Chris Bergey, SVP and GM, Client Line of Business, Arm says: "CSS for Client delivers a step change in platform capabilities to continue pushing the boundaries of premium mobile experiences.
"This is the fastest Arm compute platform addressing demanding real-life Android workloads with greater than 30 percent increase on compute and graphics performance and 59 percent faster AI inference for broader AI/ML and computer vision (CV) workloads.
"At the heart of CSS for Client is Arm’s most performant, efficient and versatile CPU cluster ever for maximum performance and power efficiency. The new Arm Cortex-X925 delivers the highest year-on-year performance uplift in the history of Cortex-X.
"Taking advantage of the leading edge 3nm process nodes, assuming a 3.8GHz clock rate and maximum cache size, the result is a massive 36 per cent increase in single-thread performance when comparing to 2023 smartphone flagship 4nm SoCs.
"For AI, Cortex-X925 provides an incredible 41 per cent performance uplift to dramatically improve the responsiveness of on-device generative AI, like large language models (LLMs).
"The push for leading-edge performance is combined with leading-edge efficiency through our new Arm Cortex-A725 CPU, which delivers a 35 per cent improvement in performance efficiency to target AI and mobile gaming use cases.
"This is supported by a refreshed Arm Cortex-A520 CPU and an updated DSU-120 that provide power efficiency and scalability improvements for consumer devices that adopt the latest Armv9 CPU clusters."

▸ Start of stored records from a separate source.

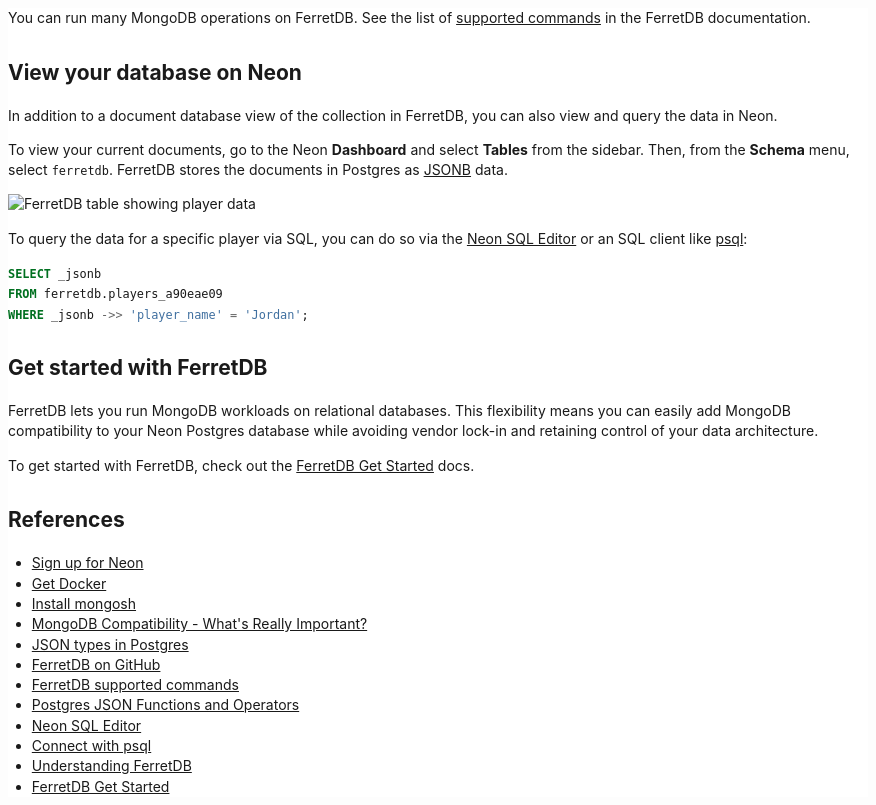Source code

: You can run many MongoDB operations on FerretDB. See the list of [supported commands](https://docs.ferretdb.io/reference/supported-commands/) in the FerretDB documentation.

## View your database on Neon

In addition to a document database view of the collection in FerretDB, you can also view and query the data in Neon.

To view your current documents, go to the Neon **Dashboard** and select **Tables** from the sidebar. Then, from the **Schema** menu, select `ferretdb`. FerretDB stores the documents in Postgres as [JSONB](https://www.postgresql.org/docs/current/datatype-json.html) data.

![FerretDB table showing player data](/docs/guides/ferretdb_table.png)

To query the data for a specific player via SQL, you can do so via the [Neon SQL Editor](https://neon.tech/docs/get-started-with-neon/query-with-neon-sql-editor) or an SQL client like [psql](/docs/connect/query-with-psql-editor):

```sql
SELECT _jsonb
FROM ferretdb.players_a90eae09
WHERE _jsonb ->> 'player_name' = 'Jordan';
```

## Get started with FerretDB

FerretDB lets you run MongoDB workloads on relational databases. This flexibility means you can easily add MongoDB compatibility to your Neon Postgres database while avoiding vendor lock-in and retaining control of your data architecture.

To get started with FerretDB, check out the [FerretDB Get Started](https://docs.ferretdb.io/quickstart-guide/) docs.

## References

- [Sign up for Neon](/docs/get-started-with-neon/signing-up)
- [Get Docker](https://docs.docker.com/get-docker/)
- [Install mongosh](https://www.mongodb.com/docs/mongodb-shell/install/)
- [MongoDB Compatibility - What's Really Important?](https://blog.ferretdb.io/mongodb-compatibility-whats-really-important/)
- [JSON types in Postgres](https://www.postgresql.org/docs/current/datatype-json.html)
- [FerretDB on GitHub](https://github.com/FerretDB/FerretDB)
- [FerretDB supported commands](https://docs.ferretdb.io/reference/supported-commands/)
- [Postgres JSON Functions and Operators](https://www.postgresql.org/docs/current/functions-json.html)
- [Neon SQL Editor](https://neon.tech/docs/get-started-with-neon/query-with-neon-sql-editor)
- [Connect with psql](/docs/connect/query-with-psql-editor)
- [Understanding FerretDB](https://docs.ferretdb.io/understanding-ferretdb/)
- [FerretDB Get Started](https://docs.ferretdb.io/quickstart-guide/)

<NeedHelp/>
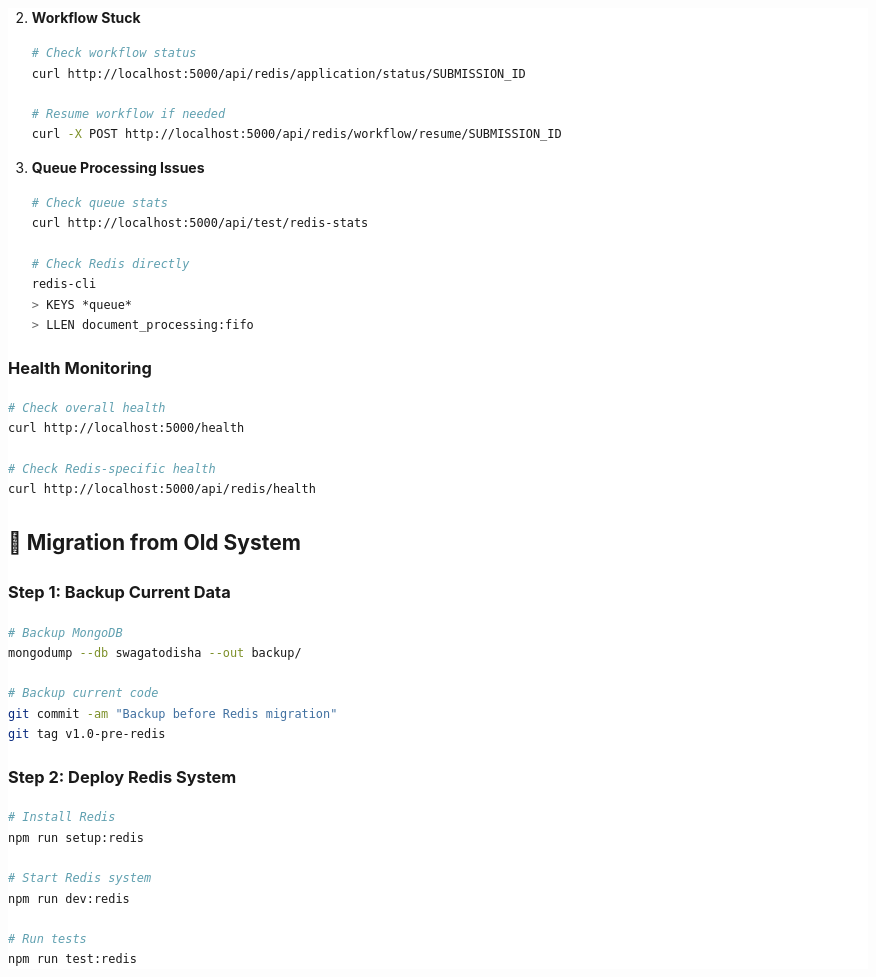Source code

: 2. **Workflow Stuck**
   ```bash
   # Check workflow status
   curl http://localhost:5000/api/redis/application/status/SUBMISSION_ID
   
   # Resume workflow if needed
   curl -X POST http://localhost:5000/api/redis/workflow/resume/SUBMISSION_ID
   ```

3. **Queue Processing Issues**
   ```bash
   # Check queue stats
   curl http://localhost:5000/api/test/redis-stats
   
   # Check Redis directly
   redis-cli
   > KEYS *queue*
   > LLEN document_processing:fifo
   ```

### Health Monitoring

```bash
# Check overall health
curl http://localhost:5000/health

# Check Redis-specific health
curl http://localhost:5000/api/redis/health
```

## 🔄 Migration from Old System

### Step 1: Backup Current Data
```bash
# Backup MongoDB
mongodump --db swagatodisha --out backup/

# Backup current code
git commit -am "Backup before Redis migration"
git tag v1.0-pre-redis
```

### Step 2: Deploy Redis System
```bash
# Install Redis
npm run setup:redis

# Start Redis system
npm run dev:redis

# Run tests
npm run test:redis
```
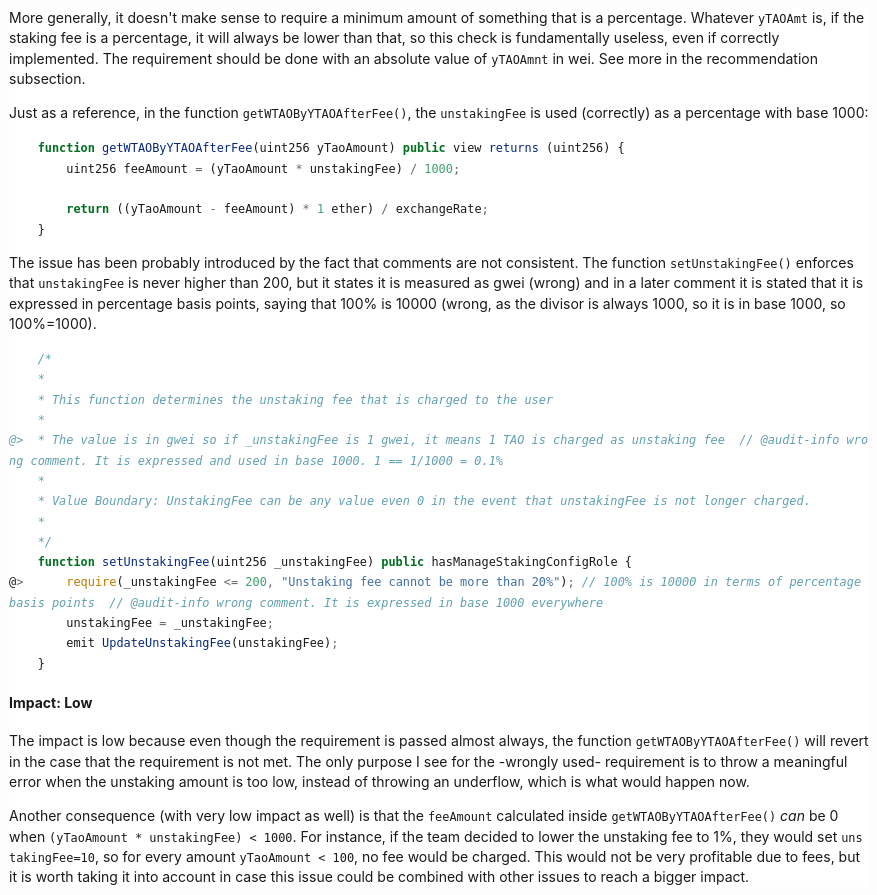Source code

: More generally, it doesn't make sense to require a minimum amount of something that is a percentage. Whatever `yTAOAmt` is, if the staking fee is a percentage, it will always be lower than that, so this check is fundamentally useless, even if correctly implemented. The requirement should be done with an absolute value of `yTAOAmnt` in wei. See more in the recommendation subsection.


Just as a reference, in the function `getWTAOByYTAOAfterFee()`, the `unstakingFee` is used (correctly) as a percentage with base 1000:

```javascript
    function getWTAOByYTAOAfterFee(uint256 yTaoAmount) public view returns (uint256) {
        uint256 feeAmount = (yTaoAmount * unstakingFee) / 1000;

        return ((yTaoAmount - feeAmount) * 1 ether) / exchangeRate;
    }
```

The issue has been probably introduced by the fact that comments are not consistent. The function `setUnstakingFee()` enforces that `unstakingFee` is never higher than 200, but it states it is measured as gwei (wrong) and in a later comment it is stated that it is expressed in percentage basis points, saying that 100% is 10000 (wrong, as the divisor is always 1000, so it is in base 1000, so 100%=1000). 

```javascript
    /*
    *
    * This function determines the unstaking fee that is charged to the user
    *
@>  * The value is in gwei so if _unstakingFee is 1 gwei, it means 1 TAO is charged as unstaking fee  // @audit-info wrong comment. It is expressed and used in base 1000. 1 == 1/1000 = 0.1%
    *
    * Value Boundary: UnstakingFee can be any value even 0 in the event that unstakingFee is not longer charged.
    *
    */
    function setUnstakingFee(uint256 _unstakingFee) public hasManageStakingConfigRole {
@>      require(_unstakingFee <= 200, "Unstaking fee cannot be more than 20%"); // 100% is 10000 in terms of percentage basis points  // @audit-info wrong comment. It is expressed in base 1000 everywhere
        unstakingFee = _unstakingFee;
        emit UpdateUnstakingFee(unstakingFee);
    }

```

#### Impact: Low

The impact is low because even though the requirement is passed almost always, the function `getWTAOByYTAOAfterFee()` will revert in the case that the requirement is not met. The only purpose I see for the -wrongly used- requirement is to throw a meaningful error when the unstaking amount is too low, instead of throwing an underflow, which is what would happen now.

Another consequence (with very low impact as well) is that the `feeAmount` calculated inside `getWTAOByYTAOAfterFee()` *can* be 0 when `(yTaoAmount * unstakingFee) < 1000`. 
For instance, if the team decided to lower the unstaking fee to 1%, they would set `unstakingFee=10`, so for every amount `yTaoAmount < 100`, no fee would be charged. This would not be very profitable due to fees, but it is worth taking it into account in case this issue could be combined with other issues to reach a bigger impact. 
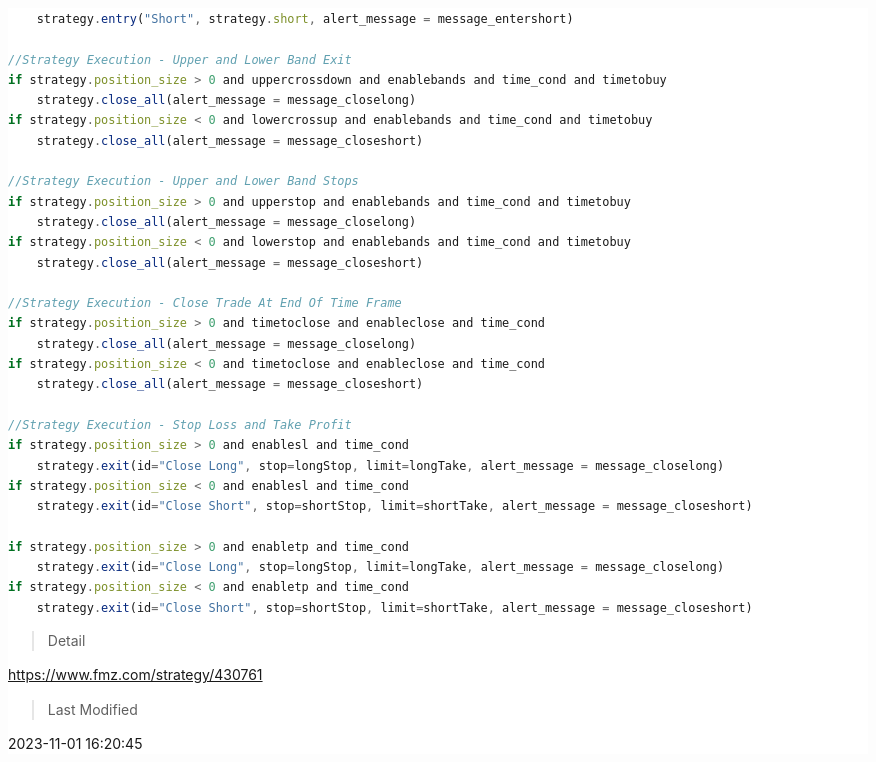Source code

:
 ``` javascript
    strategy.entry("Short", strategy.short, alert_message = message_entershort)

//Strategy Execution - Upper and Lower Band Exit
if strategy.position_size > 0 and uppercrossdown and enablebands and time_cond and timetobuy
    strategy.close_all(alert_message = message_closelong)
if strategy.position_size < 0 and lowercrossup and enablebands and time_cond and timetobuy
    strategy.close_all(alert_message = message_closeshort)

//Strategy Execution - Upper and Lower Band Stops
if strategy.position_size > 0 and upperstop and enablebands and time_cond and timetobuy
    strategy.close_all(alert_message = message_closelong)
if strategy.position_size < 0 and lowerstop and enablebands and time_cond and timetobuy
    strategy.close_all(alert_message = message_closeshort)

//Strategy Execution - Close Trade At End Of Time Frame    
if strategy.position_size > 0 and timetoclose and enableclose and time_cond
    strategy.close_all(alert_message = message_closelong)
if strategy.position_size < 0 and timetoclose and enableclose and time_cond
    strategy.close_all(alert_message = message_closeshort)

//Strategy Execution - Stop Loss and Take Profit
if strategy.position_size > 0 and enablesl and time_cond
    strategy.exit(id="Close Long", stop=longStop, limit=longTake, alert_message = message_closelong)
if strategy.position_size < 0 and enablesl and time_cond
    strategy.exit(id="Close Short", stop=shortStop, limit=shortTake, alert_message = message_closeshort)
    
if strategy.position_size > 0 and enabletp and time_cond
    strategy.exit(id="Close Long", stop=longStop, limit=longTake, alert_message = message_closelong)
if strategy.position_size < 0 and enabletp and time_cond
    strategy.exit(id="Close Short", stop=shortStop, limit=shortTake, alert_message = message_closeshort)


```

> Detail

https://www.fmz.com/strategy/430761

> Last Modified

2023-11-01 16:20:45
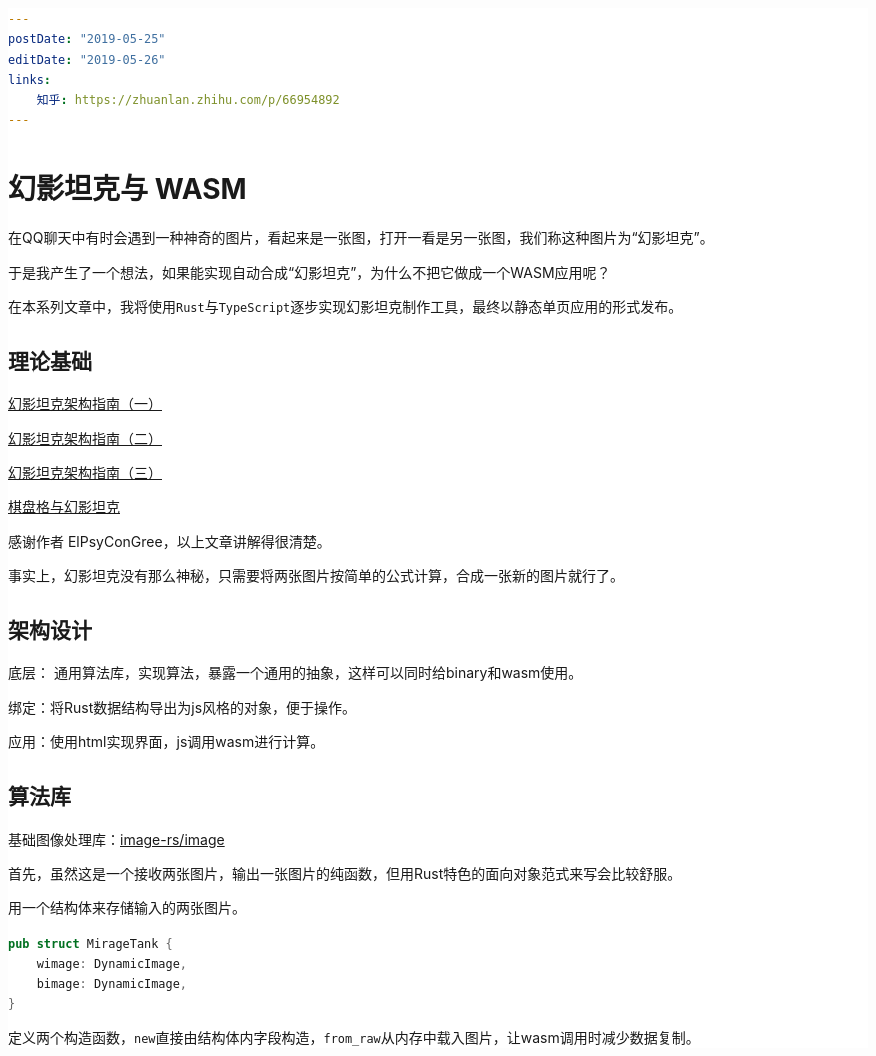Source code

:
 ```yaml
---
postDate: "2019-05-25"
editDate: "2019-05-26"
links:
    知乎: https://zhuanlan.zhihu.com/p/66954892
---
```


# 幻影坦克与 WASM

在QQ聊天中有时会遇到一种神奇的图片，看起来是一张图，打开一看是另一张图，我们称这种图片为“幻影坦克”。

于是我产生了一个想法，如果能实现自动合成“幻影坦克”，为什么不把它做成一个WASM应用呢？

在本系列文章中，我将使用`Rust`与`TypeScript`逐步实现幻影坦克制作工具，最终以静态单页应用的形式发布。

## 理论基础

[幻影坦克架构指南（一）](https://zhuanlan.zhihu.com/p/31164700)

[幻影坦克架构指南（二）](https://zhuanlan.zhihu.com/p/31191377)

[幻影坦克架构指南（三）](https://zhuanlan.zhihu.com/p/32532733)

[棋盘格与幻影坦克](https://zhuanlan.zhihu.com/p/33148445)

感谢作者 ElPsyConGree，以上文章讲解得很清楚。

事实上，幻影坦克没有那么神秘，只需要将两张图片按简单的公式计算，合成一张新的图片就行了。

## 架构设计

底层： 通用算法库，实现算法，暴露一个通用的抽象，这样可以同时给binary和wasm使用。

绑定：将Rust数据结构导出为js风格的对象，便于操作。

应用：使用html实现界面，js调用wasm进行计算。

## 算法库

基础图像处理库：[image-rs/image](https://github.com/image-rs/image)

首先，虽然这是一个接收两张图片，输出一张图片的纯函数，但用Rust特色的面向对象范式来写会比较舒服。

用一个结构体来存储输入的两张图片。

```rust
pub struct MirageTank {
    wimage: DynamicImage,
    bimage: DynamicImage,
}
```

定义两个构造函数，`new`直接由结构体内字段构造，`from_raw`从内存中载入图片，让wasm调用时减少数据复制。

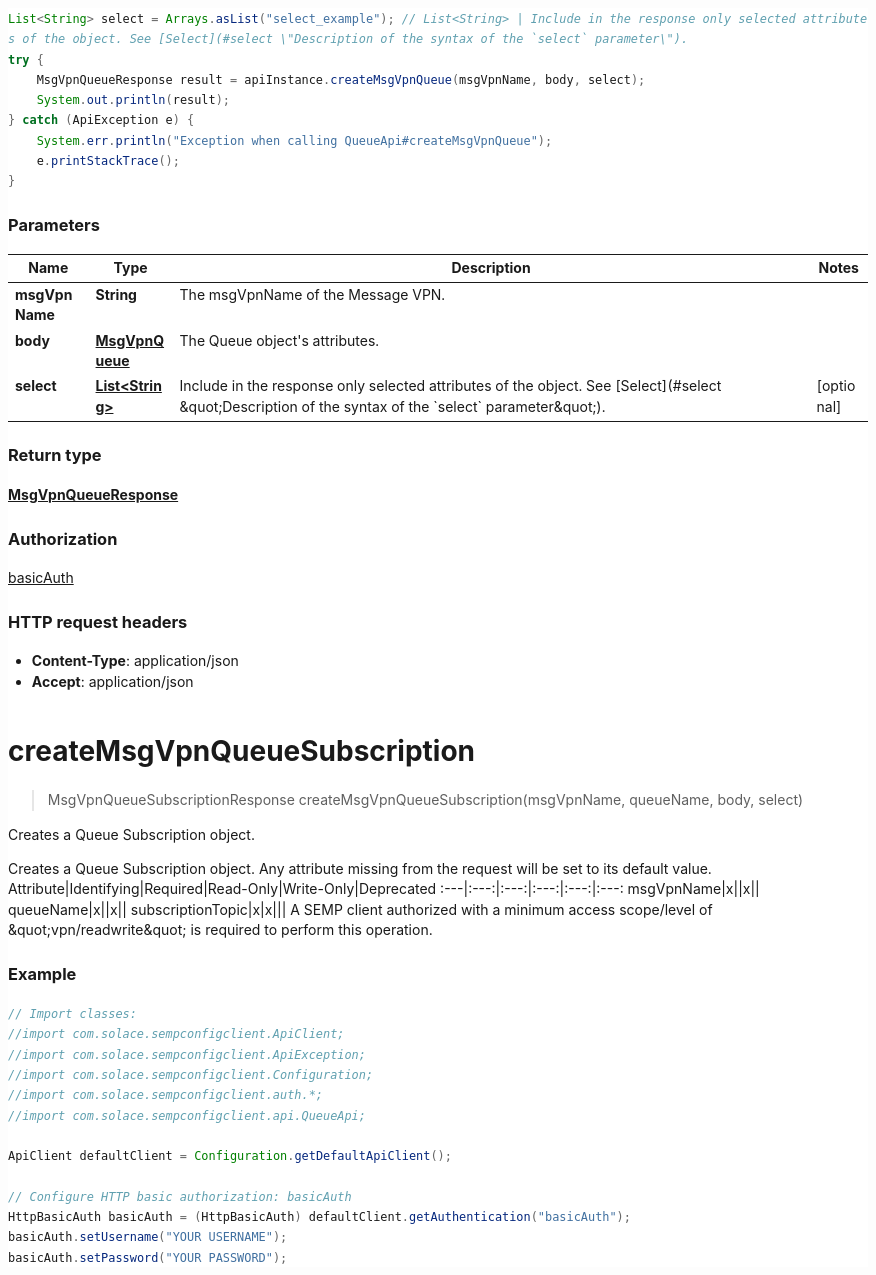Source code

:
 ```java
List<String> select = Arrays.asList("select_example"); // List<String> | Include in the response only selected attributes of the object. See [Select](#select \"Description of the syntax of the `select` parameter\").
try {
    MsgVpnQueueResponse result = apiInstance.createMsgVpnQueue(msgVpnName, body, select);
    System.out.println(result);
} catch (ApiException e) {
    System.err.println("Exception when calling QueueApi#createMsgVpnQueue");
    e.printStackTrace();
}
```

### Parameters

Name | Type | Description  | Notes
------------- | ------------- | ------------- | -------------
 **msgVpnName** | **String**| The msgVpnName of the Message VPN. |
 **body** | [**MsgVpnQueue**](MsgVpnQueue.md)| The Queue object&#39;s attributes. |
 **select** | [**List&lt;String&gt;**](String.md)| Include in the response only selected attributes of the object. See [Select](#select \&quot;Description of the syntax of the &#x60;select&#x60; parameter\&quot;). | [optional]

### Return type

[**MsgVpnQueueResponse**](MsgVpnQueueResponse.md)

### Authorization

[basicAuth](../README.md#basicAuth)

### HTTP request headers

 - **Content-Type**: application/json
 - **Accept**: application/json

<a name="createMsgVpnQueueSubscription"></a>
# **createMsgVpnQueueSubscription**
> MsgVpnQueueSubscriptionResponse createMsgVpnQueueSubscription(msgVpnName, queueName, body, select)

Creates a Queue Subscription object.

Creates a Queue Subscription object. Any attribute missing from the request will be set to its default value.   Attribute|Identifying|Required|Read-Only|Write-Only|Deprecated :---|:---:|:---:|:---:|:---:|:---: msgVpnName|x||x|| queueName|x||x|| subscriptionTopic|x|x|||    A SEMP client authorized with a minimum access scope/level of \&quot;vpn/readwrite\&quot; is required to perform this operation.

### Example
```java
// Import classes:
//import com.solace.sempconfigclient.ApiClient;
//import com.solace.sempconfigclient.ApiException;
//import com.solace.sempconfigclient.Configuration;
//import com.solace.sempconfigclient.auth.*;
//import com.solace.sempconfigclient.api.QueueApi;

ApiClient defaultClient = Configuration.getDefaultApiClient();

// Configure HTTP basic authorization: basicAuth
HttpBasicAuth basicAuth = (HttpBasicAuth) defaultClient.getAuthentication("basicAuth");
basicAuth.setUsername("YOUR USERNAME");
basicAuth.setPassword("YOUR PASSWORD");
```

Bergey says Arm is "relentlessly focused on millions of developers worldwide, ensuring they have access to the performance, tools and software libraries required to create the next wave of AI-enabled applications."
To enable developers to land these innovations quickly at the highest performance, the company is introducing Arm Kleidi, which includes KleidiAI for AI workloads and KleidiCV for computer vision applications.
KleidiAI is a set of compute kernels for developers of AI frameworks, providing them with frictionless access to the best performance possible on Arm CPUs, across a wide range of devices, with support for key Arm architectural features such as NEON, SVE2 and SME2.
KleidiAI integrates with popular AI frameworks such as PyTorch, Tensorflow, MediaPipe and Meta Llama 3, and is also backwards and forwards compatible to ensure Arm is 'future fit' as it brings additional technologies to market.